GO UP
AUTOBUS NOMMe DeSIR

AUTOBUS NOMMÉ DÉSIR

 

Un autobus nommé désir

 

« Mon pays, ce n’est pas un pays, c’est l’hiver ». Immortalisée par le poète Gilles Vigneault, cette sentence est devenue emblématique dans une province où le froid n’est pas à prendre avec des pincettes, ni au second degré d’ailleurs. Voici un épisode extirpé de ma mémoire qui vaut, je pense, tous les discours…

 

Vendredi 29 janvier 2010, à Montréal. Il doit être 19h. Je viens de raccompagner deux amis à l’aéroport Trudeau. Je patiente en attendant mon bus. 

À vrai dire, j’attends mon sauveur. Attendre son bus un soir d’été, c’est une partie de plaisir, mais un soir d’hiver au Québec, ça devient une épreuve. 

Ce fameux soir, le thermomètre affiche -22, mais le vent, grand prince, a majoré l’addition avec un petit pourboire de -10. 

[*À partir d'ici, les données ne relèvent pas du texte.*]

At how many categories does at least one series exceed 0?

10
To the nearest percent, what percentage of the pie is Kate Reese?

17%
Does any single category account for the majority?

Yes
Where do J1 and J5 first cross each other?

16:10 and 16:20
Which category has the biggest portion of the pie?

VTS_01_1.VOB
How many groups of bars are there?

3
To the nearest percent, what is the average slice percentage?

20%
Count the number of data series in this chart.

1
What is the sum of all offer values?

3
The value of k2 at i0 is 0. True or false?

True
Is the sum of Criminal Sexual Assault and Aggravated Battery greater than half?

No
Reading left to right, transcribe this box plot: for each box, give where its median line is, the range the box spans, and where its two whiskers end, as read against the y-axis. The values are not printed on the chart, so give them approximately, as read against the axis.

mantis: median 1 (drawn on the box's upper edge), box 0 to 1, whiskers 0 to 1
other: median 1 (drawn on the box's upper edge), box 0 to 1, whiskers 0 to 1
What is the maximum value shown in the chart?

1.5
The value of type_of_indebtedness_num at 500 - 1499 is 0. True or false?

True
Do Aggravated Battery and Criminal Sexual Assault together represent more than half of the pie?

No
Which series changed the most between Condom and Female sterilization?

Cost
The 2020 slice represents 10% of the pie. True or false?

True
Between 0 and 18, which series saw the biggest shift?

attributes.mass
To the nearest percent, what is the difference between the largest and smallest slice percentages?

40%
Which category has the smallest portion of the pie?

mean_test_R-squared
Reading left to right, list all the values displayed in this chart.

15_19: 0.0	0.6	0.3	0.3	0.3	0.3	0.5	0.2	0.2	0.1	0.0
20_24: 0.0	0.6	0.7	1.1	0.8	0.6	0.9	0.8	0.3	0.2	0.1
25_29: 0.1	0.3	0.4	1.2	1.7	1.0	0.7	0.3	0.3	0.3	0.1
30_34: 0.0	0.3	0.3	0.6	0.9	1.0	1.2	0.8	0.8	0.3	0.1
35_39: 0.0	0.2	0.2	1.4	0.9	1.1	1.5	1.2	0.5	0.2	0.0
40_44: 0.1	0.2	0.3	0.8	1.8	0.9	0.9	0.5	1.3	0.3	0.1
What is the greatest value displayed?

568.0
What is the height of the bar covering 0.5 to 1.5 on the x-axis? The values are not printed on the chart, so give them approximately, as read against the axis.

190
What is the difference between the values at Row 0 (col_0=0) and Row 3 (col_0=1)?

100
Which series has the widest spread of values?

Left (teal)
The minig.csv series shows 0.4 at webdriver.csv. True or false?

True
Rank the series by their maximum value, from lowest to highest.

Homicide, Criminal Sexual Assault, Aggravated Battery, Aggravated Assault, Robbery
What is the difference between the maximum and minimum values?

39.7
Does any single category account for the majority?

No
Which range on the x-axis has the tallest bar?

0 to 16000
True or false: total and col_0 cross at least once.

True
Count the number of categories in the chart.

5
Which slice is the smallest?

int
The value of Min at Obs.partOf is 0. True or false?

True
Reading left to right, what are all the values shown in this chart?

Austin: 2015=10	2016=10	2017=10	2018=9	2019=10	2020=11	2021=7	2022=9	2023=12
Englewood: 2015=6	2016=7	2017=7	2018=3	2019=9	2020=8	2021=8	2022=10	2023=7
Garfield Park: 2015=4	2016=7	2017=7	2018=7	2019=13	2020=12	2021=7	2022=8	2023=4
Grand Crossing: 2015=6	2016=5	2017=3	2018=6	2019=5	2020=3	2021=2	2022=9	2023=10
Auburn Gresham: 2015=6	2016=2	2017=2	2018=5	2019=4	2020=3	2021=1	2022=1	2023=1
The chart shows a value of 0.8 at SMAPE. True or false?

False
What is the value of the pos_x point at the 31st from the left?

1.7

Au-dessus de ma tête, la lune est pleine comme un œuf, gorgée de cette lumière qui ne réchauffe que les pensées. 

Ce n’est, après tout, qu’un astre mort… comme les doigts de pieds qui gisent au fond de mes chaussures. 

Je ne suis pas tout seul sur ma banquise. Nous sommes une quinzaine de pingouins à poireauter, les lèvres scotchées par l’atmosphère sibérienne. 

Deux personnes rompent le silence en échangeant quelques mots. 

 

Je constate avec amusement que nous avons tous adopté la même position. La file indienne est devenue une colonne de survie, le dos tourné au froid saisissant qui irradie nos vêtements. 

Nous regardons tous dans la même direction, en suivant du regard le moindre autobus aperçu au loin. 

À -32, les minutes paraissent des heures. Pour conjurer le temps glacial, chacun sa méthode. Moi, je laisse échapper quelques jurons discrets. 

Je dois rester digne, faire comme tout le monde, me taire et attendre. Et sans doute mourir si ce satané transport en commun n’arrive pas très vite. 

Le premier ne sera pas le bon. Ni le deuxième et les quatre suivants. Il n’y a pas plus interminable qu’une attente dans une nuit sans chauffage. 

J’ai remonté mon écharpe sur mon nez, dans l’espoir de liquéfier les glaçons qui ont investi mes narines. Elle sent bon, mon écharpe. C’est mon seul réconfort à cet instant précis. Une odeur de laine comme un éclair de printemps. 

J’ai aussi entamé une petite danse des genoux. J’envie tous ces automobilistes dans leurs radiateurs ambulants. 

Arrive un autre bus. Le septième. J’ai compté. Quand l’attente est un supplice, on compte. C’est le bon. À mes yeux, c’est même le Messie. 

Nous remplissons les espaces encore vacants. Plus on est de fous, plus on vit, que je me dis. 

Mon corps paraît moins rigide, plus mou. Le sang circule encore. Il y a du givre sur les fenêtres à l’intérieur, mais je suis vivant. 

Les extrémités de mon Pôle Sud sont encore endolories, mais la fonte est pour bientôt. Pas la fonte des ongles. Heureusement.